Possible procès pour Vincent Bolloré
Si l’homme d’affaires français a reconnu sa culpabilité pour des faits de corruption au Togo, le tribunal demande davantage...
Échec et coup de théâtre pour Vincent Bolloré : le milliardaire français pensait échapper à un procès à Paris pour corruption au Togo en reconnaissant sa culpabilité et en payant 375 000 euros d’amende, mais une juge a refusé hier de valider cet accord, estimant « nécessaire » qu’il soit jugé en correctionnelle.
Vincent Bolloré, Gilles Alix, directeur général du groupe Bolloré, et Jean-Philippe Dorent, directeur international de l’agence de communication Havas (filiale de Bolloré), étaient venus confiants au tribunal judiciaire de Paris. Au terme d’une enquête confiée en 2013 à des juges d’instruction et de deux mois de négociations avec le Parquet national financier (PNF), les trois hommes avaient accepté une comparution sur reconnaissance préalable de culpabilité (CRPC) et le paiement d’une amende de 375 000 euros, a révélé hier l’hebdomadaire l’Obs.
« Plaider-coupable »
La CRPC - sorte de « plaider-coupable » à la française - repose sur un accord entre le Parquet et l’auteur d’une infraction, qui reconnaît sa culpabilité et paie une amende.
Mais un juge doit ensuite donner son feu vert lors d’une audience en présence du ministère public, des mis en cause et de leurs avocats. Lors de l’audience hier, la holding et MM. Bolloré, Alix et Dorente ont reconnu avoir utilisé les activités de conseil politique de la filiale Havas afin de décrocher la gestion des ports de Lomé au Togo et de Conakry en Guinée au bénéfice d’une autre filiale, Bolloré Africa Logistics, anciennement appelée SDV. SDV avait obtenu la gestion du port de Conakry quelques mois après l’élection à la présidence guinéenne d’Alpha Condé fin 2010 et avait remporté la concession à Lomé peu avant la réélection en 2010 au Togo de Faure Gnassingbé. Ces deux politiques étaient alors tous deux conseillés par Havas. Les protagonistes de l’affaire avaient obtenu en juin 2019 l’annulation par la cour d’appel de Paris de leur mise en examen pour une partie des infractions concernant la Guinée, pour cause de prescription. Hier, le procureur du PNF a souligné que l’amende de 375 000 euros acceptée par les trois hommes d’affaires correspondait à la peine d’amende maximale encourue.
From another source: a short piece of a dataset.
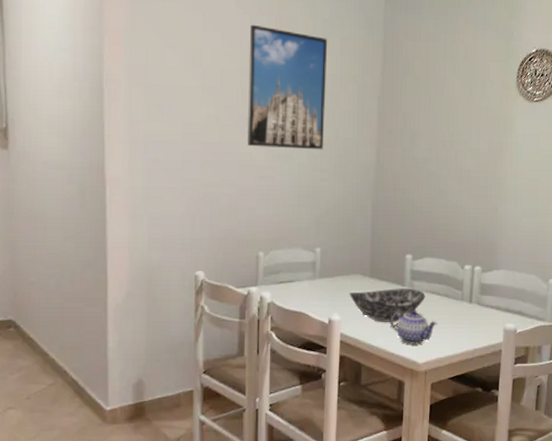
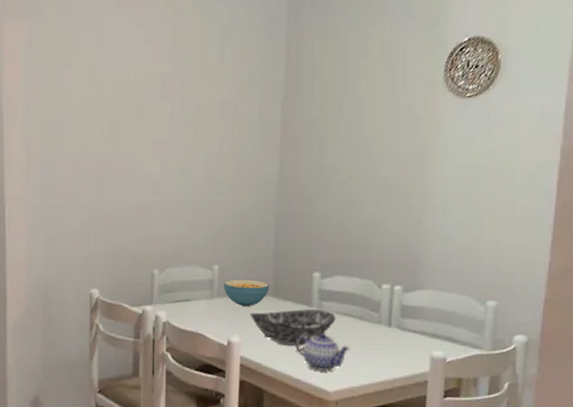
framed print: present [247,24,327,150] -> none [141,36,225,162]
cereal bowl: none [325,261,367,286] -> present [223,279,270,306]

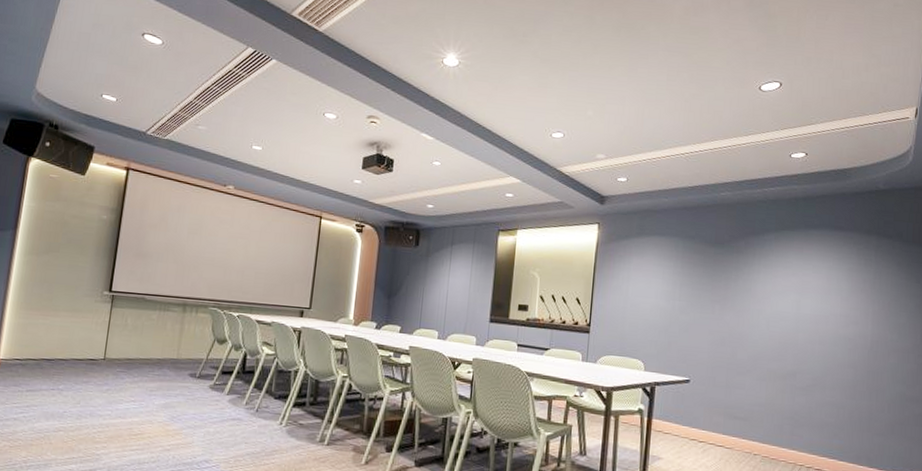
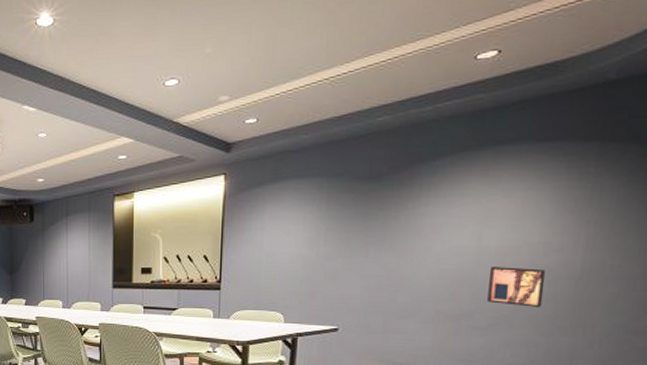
wall art: none [806,333,847,372] -> present [487,267,546,307]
Mais à la surprise de la défense comme de l’accusation, la juge du tribunal judiciaire a rejeté l’accord.
En correctionnelle ?
« Les peines proposées par le procureur et acceptées par vous sont inadaptées » au regard de la gravité des faits et il est « nécessaire qu’ils soient jugés par une juridiction correctionnelle », a-t-elle dit aux trois hommes.
Les infractions, reconnues par la 17e fortune française en 2020, selon le classement du magazine Challenges ,etles deux dirigeants, ont « gravement porté atteinte à l’ordre public économique » et « à la souveraineté du Togo », a-t-elle estimé. La décision sur un procès revient désormais à un magistrat.
Me Baratelli, avocat de l’industriel, du groupe et de M. Alix n’a pas souhaité commenter la décision.